Faced with the onset of another wildfire season, and seeking to avoid both the prospect of utility-caused wildfires and the impacts of utilities’ Public Safety Power Shutoffs (PSPS) to avoid them, the California Public Utilities Commission (CPUC) recently took wide-ranging actions to expand the penetration of microgrids in California and enhance reliability and resilience of electric service. The decision partially implements Senate Bill 1339 (SB 1339) and the CPUC’s related three part rulemaking (Rulemaking 19-09-009). The CPUC’s decision focuses on behind the meter applications and directs California’s large Investor Owned Utilities (IOUs) to, among other things, develop standardized pre-approved system designs for interconnections, create methodologies to simplify utility inspections of proposed projects, and remove electric energy storage size restrictions from IOUs’ net metering tariffs.

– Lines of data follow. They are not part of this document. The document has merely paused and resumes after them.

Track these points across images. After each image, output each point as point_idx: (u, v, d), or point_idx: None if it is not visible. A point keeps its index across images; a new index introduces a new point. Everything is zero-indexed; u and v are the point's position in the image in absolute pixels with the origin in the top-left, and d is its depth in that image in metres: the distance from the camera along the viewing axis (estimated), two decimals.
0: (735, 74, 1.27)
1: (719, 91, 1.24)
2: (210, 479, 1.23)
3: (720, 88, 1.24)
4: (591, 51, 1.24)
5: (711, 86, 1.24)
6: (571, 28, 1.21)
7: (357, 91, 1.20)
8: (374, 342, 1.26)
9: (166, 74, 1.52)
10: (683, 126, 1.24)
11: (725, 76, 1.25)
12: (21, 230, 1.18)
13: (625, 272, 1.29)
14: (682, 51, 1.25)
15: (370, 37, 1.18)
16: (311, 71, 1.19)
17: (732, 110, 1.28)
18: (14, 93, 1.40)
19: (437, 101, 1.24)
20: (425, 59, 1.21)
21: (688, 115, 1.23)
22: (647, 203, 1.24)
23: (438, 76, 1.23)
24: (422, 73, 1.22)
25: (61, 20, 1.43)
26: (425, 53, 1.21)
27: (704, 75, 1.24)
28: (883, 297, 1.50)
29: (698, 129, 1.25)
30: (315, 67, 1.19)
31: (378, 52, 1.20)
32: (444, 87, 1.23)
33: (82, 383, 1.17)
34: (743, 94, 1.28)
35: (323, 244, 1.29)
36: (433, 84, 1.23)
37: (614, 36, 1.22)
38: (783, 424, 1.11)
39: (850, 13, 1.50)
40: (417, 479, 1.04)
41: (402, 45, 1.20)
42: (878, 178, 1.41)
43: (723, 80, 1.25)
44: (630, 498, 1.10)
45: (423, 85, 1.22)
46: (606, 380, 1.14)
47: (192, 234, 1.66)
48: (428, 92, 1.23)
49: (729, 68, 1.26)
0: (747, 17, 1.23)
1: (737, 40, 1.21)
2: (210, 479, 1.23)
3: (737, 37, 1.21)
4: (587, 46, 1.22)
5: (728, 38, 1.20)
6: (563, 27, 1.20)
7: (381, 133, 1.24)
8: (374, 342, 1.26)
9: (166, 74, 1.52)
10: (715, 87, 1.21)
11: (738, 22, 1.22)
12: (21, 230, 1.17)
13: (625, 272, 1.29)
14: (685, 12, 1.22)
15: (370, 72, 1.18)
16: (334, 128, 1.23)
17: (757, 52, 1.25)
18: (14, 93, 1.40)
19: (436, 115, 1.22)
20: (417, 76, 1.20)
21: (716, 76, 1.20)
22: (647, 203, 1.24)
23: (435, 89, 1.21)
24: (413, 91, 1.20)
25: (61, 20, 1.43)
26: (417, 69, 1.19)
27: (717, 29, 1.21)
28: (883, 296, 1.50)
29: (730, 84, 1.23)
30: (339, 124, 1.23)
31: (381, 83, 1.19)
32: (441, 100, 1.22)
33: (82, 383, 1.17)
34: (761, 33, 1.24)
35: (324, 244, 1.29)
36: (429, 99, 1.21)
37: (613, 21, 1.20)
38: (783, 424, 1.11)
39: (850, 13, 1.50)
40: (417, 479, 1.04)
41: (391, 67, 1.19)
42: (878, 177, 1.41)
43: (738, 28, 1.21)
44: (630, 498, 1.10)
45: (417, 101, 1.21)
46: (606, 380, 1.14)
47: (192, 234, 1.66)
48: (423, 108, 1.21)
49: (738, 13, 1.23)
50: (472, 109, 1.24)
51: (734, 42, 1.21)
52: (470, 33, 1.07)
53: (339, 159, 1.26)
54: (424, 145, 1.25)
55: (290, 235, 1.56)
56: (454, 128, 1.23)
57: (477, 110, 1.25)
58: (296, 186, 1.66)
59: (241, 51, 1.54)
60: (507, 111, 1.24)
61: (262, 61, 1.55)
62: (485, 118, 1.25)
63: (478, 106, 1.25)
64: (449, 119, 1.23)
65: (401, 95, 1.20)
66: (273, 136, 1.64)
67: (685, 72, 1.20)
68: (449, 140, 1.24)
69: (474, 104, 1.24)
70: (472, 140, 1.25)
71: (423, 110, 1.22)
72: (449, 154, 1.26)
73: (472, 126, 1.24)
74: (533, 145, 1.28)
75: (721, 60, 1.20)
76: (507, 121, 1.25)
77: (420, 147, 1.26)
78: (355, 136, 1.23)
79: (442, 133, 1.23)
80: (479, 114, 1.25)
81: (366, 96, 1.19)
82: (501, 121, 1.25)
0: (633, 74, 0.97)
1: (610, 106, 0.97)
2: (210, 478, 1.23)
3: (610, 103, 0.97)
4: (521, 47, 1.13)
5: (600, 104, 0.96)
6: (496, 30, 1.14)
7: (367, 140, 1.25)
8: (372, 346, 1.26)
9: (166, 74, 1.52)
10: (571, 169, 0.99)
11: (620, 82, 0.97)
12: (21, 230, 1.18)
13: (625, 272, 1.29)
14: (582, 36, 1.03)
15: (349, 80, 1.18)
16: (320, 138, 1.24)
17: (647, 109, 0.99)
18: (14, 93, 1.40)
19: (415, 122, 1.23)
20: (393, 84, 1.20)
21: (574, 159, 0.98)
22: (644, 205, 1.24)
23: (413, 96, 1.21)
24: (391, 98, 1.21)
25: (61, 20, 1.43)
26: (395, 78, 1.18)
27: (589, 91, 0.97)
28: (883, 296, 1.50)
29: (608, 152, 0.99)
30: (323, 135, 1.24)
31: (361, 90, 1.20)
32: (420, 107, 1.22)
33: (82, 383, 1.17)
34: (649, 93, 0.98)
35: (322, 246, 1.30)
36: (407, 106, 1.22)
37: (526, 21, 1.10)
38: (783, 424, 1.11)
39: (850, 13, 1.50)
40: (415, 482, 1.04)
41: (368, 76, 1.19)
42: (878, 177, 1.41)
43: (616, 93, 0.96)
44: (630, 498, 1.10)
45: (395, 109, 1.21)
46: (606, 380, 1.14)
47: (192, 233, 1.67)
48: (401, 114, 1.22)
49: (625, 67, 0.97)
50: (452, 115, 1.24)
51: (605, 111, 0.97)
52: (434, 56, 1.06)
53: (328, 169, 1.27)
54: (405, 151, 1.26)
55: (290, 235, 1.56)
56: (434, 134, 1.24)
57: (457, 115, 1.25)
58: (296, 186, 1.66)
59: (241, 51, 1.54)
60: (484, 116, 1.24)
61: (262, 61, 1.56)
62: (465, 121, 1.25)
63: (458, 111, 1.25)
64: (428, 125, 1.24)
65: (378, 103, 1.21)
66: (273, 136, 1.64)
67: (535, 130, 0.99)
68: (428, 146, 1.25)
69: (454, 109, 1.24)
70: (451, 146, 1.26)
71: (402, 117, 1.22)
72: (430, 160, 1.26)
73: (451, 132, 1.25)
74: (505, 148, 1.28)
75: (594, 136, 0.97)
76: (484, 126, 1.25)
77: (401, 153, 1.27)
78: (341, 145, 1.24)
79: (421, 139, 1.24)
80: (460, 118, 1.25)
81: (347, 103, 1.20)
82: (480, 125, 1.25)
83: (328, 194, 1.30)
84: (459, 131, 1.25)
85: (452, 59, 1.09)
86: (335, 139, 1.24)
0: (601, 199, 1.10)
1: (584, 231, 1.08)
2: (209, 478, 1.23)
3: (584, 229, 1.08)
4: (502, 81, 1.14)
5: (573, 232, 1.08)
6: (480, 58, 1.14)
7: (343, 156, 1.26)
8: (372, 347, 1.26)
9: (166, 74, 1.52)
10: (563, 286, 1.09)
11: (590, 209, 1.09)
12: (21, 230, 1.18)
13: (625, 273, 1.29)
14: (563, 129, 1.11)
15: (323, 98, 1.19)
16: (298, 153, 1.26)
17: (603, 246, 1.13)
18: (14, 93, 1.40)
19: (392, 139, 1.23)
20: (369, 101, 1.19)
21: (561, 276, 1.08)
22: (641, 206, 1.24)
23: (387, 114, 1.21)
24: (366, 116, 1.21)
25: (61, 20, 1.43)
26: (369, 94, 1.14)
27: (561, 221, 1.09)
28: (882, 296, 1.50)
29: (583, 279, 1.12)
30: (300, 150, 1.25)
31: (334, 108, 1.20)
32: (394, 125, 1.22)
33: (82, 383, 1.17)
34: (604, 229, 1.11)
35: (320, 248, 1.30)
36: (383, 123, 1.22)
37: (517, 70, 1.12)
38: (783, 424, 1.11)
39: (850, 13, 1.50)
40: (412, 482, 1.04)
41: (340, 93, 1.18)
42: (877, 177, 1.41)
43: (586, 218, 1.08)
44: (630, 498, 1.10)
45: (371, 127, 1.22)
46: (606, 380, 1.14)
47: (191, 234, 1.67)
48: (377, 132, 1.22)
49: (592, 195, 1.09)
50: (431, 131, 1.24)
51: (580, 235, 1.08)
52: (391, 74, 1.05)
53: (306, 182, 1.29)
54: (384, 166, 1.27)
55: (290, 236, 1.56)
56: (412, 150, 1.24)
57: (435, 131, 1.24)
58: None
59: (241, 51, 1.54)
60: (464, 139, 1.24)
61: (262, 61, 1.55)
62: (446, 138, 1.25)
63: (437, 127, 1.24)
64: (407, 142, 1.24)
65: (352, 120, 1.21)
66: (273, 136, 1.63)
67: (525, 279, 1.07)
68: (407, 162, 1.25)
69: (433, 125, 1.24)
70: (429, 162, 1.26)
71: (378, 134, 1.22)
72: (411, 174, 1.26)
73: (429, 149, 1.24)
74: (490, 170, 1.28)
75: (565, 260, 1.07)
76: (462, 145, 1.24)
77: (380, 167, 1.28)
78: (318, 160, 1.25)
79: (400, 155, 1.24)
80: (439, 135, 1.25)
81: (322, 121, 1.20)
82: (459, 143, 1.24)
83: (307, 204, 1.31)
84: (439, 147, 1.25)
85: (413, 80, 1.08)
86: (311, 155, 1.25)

The CPUC’s decision promotes development and interconnection of microgrids with utility systems and encourages the development of behind the meter storage. It is the CPUC’s first step in a three track process implementing Senate Bill 1339 SB 1339 required the CPUC to, in concert with the California Energy Resources Conservation and Development Commission (CEC) and California Independent System Operator (CAISO), develop microgrid standards and generally reduce barriers to microgrid deployment. SB 1339 defined a “Microgrid” as an
interconnected system of loads and energy resources, including, but not limited to, distributed energy resources, energy storage, demand response tools, or other management, forecasting, and analytical tools, appropriately sized to meet customer needs, within a clearly defined electrical boundary that can act as a single, controllable entity, and can connect to, disconnect from, or run in parallel with, larger portions of the electrical grid, or can be managed and isolated to withstand larger disturbances and maintain electrical supply to connected critical infrastructure.
Consistent with the state’s focus on renewable development, the statute discourages the use of diesel back up generators in Microgrids.

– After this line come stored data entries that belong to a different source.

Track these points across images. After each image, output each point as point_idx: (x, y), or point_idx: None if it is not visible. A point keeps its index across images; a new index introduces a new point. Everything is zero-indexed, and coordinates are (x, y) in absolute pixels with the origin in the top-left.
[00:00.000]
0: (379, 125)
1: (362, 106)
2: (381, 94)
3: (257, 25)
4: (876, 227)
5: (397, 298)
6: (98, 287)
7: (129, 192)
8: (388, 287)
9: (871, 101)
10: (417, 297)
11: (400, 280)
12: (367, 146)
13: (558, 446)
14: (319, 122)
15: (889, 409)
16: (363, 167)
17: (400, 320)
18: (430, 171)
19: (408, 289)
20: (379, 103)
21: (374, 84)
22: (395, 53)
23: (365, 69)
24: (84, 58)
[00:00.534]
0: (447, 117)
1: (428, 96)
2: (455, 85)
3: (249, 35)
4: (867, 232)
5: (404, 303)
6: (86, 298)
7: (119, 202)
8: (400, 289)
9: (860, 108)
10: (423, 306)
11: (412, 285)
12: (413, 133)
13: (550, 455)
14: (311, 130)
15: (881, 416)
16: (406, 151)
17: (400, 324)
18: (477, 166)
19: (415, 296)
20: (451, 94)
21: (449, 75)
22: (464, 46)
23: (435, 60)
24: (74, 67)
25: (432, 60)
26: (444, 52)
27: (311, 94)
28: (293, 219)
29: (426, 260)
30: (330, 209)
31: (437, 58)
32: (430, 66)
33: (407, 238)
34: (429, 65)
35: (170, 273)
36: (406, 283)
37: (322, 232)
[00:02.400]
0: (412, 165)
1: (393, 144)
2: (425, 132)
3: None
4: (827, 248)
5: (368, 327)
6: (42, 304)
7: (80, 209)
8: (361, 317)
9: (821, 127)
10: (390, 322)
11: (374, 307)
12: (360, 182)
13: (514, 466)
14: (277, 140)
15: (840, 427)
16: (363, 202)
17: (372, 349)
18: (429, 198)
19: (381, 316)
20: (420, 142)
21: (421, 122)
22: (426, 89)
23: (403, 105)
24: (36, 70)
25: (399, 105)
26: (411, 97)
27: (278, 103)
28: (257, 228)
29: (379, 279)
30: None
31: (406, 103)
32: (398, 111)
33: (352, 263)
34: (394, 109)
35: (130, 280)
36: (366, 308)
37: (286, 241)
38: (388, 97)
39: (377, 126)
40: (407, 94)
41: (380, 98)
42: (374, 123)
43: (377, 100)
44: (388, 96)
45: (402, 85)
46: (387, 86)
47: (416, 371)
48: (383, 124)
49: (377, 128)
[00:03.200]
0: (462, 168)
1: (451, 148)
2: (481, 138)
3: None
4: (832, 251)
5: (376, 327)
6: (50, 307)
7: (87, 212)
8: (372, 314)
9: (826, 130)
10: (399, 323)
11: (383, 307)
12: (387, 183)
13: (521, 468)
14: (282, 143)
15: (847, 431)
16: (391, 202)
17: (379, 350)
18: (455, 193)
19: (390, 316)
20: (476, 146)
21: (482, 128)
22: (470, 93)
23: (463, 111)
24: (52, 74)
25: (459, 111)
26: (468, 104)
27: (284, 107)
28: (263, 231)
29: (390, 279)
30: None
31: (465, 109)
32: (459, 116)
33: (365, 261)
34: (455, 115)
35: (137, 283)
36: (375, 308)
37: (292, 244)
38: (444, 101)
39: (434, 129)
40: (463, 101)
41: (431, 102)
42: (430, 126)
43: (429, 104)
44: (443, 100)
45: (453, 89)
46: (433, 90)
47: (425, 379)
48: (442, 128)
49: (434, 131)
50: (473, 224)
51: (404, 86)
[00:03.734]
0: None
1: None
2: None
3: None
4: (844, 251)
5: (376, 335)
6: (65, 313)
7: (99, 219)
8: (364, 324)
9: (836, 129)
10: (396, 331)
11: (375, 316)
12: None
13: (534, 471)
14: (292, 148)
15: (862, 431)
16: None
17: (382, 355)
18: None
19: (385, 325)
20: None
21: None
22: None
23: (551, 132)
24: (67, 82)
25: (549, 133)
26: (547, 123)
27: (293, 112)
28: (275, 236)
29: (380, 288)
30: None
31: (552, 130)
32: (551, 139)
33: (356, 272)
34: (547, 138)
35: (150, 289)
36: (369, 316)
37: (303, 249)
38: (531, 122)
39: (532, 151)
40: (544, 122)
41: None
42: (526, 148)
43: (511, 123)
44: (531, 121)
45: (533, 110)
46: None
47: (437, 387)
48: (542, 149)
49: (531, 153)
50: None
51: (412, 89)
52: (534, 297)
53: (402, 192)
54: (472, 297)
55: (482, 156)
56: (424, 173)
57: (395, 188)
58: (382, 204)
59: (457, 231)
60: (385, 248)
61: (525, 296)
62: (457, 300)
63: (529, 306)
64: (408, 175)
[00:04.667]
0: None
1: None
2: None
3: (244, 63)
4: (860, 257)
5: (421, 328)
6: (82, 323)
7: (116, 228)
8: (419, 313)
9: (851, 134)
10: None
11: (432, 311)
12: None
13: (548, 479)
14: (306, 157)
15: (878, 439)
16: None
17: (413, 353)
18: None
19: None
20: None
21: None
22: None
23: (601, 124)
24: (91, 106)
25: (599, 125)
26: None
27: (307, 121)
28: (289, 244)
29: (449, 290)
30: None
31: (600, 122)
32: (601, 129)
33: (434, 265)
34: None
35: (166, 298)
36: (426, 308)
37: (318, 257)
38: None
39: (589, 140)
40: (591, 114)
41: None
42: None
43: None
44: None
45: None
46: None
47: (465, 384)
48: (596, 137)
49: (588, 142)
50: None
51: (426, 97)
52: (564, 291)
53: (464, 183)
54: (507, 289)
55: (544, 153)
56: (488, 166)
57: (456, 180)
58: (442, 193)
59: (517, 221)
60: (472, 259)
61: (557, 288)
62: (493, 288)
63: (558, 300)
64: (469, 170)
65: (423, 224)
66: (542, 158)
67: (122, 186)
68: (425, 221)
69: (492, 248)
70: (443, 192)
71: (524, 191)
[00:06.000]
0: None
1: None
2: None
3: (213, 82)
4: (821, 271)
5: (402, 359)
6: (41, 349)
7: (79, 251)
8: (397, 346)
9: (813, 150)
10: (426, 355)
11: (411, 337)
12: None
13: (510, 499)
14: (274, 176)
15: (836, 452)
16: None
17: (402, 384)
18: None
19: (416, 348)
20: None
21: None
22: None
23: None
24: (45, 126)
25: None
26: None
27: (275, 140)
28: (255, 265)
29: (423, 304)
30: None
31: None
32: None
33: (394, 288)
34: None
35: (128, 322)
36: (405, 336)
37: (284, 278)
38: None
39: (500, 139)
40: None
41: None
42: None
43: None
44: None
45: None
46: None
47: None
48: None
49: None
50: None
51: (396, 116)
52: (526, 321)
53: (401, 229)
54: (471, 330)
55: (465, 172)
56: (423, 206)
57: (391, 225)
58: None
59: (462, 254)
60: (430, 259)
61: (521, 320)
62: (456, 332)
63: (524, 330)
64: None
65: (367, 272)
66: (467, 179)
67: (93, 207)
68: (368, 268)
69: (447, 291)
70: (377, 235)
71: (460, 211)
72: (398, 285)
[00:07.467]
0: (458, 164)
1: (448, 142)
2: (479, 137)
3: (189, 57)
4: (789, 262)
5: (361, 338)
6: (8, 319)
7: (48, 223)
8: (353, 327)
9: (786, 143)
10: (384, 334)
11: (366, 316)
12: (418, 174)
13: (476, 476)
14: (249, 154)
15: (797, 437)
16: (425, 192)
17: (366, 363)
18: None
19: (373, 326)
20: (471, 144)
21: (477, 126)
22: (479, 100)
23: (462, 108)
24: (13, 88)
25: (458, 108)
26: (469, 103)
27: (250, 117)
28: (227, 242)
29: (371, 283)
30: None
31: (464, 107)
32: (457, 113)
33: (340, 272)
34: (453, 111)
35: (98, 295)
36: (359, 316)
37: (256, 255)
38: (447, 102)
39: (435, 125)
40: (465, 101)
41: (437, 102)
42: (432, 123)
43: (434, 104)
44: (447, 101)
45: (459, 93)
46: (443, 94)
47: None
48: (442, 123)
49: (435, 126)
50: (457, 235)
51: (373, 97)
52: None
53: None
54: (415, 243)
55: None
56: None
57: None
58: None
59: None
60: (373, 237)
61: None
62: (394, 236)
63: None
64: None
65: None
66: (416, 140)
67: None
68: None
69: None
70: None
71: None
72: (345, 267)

The CPUC’s decision, part of a longer implementation process, requires public input, followed by conforming tariff changes and compliance reports to identify progress in implementation.
In the public meetings, SDG&E, PG&E, and SCE must propose and review pre-approved uniform single line microgrid interconnection diagrams, thus expediting interconnection of Microgrids. Further, the three utilities must develop templates for applications for interconnection of three types of Microgrids:
- Distribution level interconnection of storage equipment with < 10 kW of capacity that will not export to the grid;
- Storage systems that are incorporated into net metered systems of < 30 kW of solar and <10 kW of storage; and
- Net metered solar systems of <30 kW.
In addition, the CPUC required the three utilities to submit tariffs for approval concerning:
- Safety and reliability technical criteria for determining when Microgrid installations need field inspections ; and
- The process that utilities will use for accepting video or other photographic evidence in lieu (“virtual inspections”) of an in-person inspection.
The CPUC required the utilities to update their technical documents and handbooks to provide examples of project types for which utilities expect to allow virtual inspections.
To implement this process, the CPUC authorized the utilities to hire additional staff and information technology resources to their interconnection study and distribution upgrade teams.
In addition to the above process, the CPUC required SDG&E, PG&E, and SCE to file tariffs allowing customers with Microgrid systems to charge their battery systems from the grid in advance of a noticed PSPS event and to remove the size limit on battery systems charged by solar generators in their respective net metering tariffs. Previously, the discharge capacity of such net-metered storage was not permitted to exceed the net metered generator’s maximum capacity, and the maximum energy discharged by the storage device could not exceed 12.5 hours of storage per kW.
The CPUC ordered the utilities to meet with affected municipal and tribal governments to provide greater transparency on grid operations. The meetings are to include:
education about, at a minimum, how the electric transmission system and distribution system operates in the area, local grid topology and circuit configuration, electric transmission and distribution infrastructure investment and operational plans, weather and climatology analysis predictions for future PSPS events, predictive scenarios, and a reflection on local and tribal government input.
The utilities also must identify opportunities for greater governmental input and participation, such as an “access-restricted portal” to information on additional “in front of the meter microgrid development opportunities.”
Finally, the CPUC addressed several elements of the wildfire preparation plans prepared by PG&E. In particular, the CPUC approved several measures for preparedness, but limited its approval to the 2020 wildfire season. These plans allow “mobile, temporarily-sited distributed generation at substations, mid-feeder line segments serving commercial corridors and commercial facilities, and backup power support for societal continuity during PSPS events, including backup power for Community Resource Centers.” The CPUC temporarily allowed PG&E to use mobile, distributed, diesel generation, subject to reporting on PG&E’s need for, and usage of, diesel generation.
The timetable for implementation of each element of the CPUC’s decision varies between 30 and 60 days. The CPUC has not yet issued a schedule regarding Tracks 2 and 3 of the Rulemaking proceeding.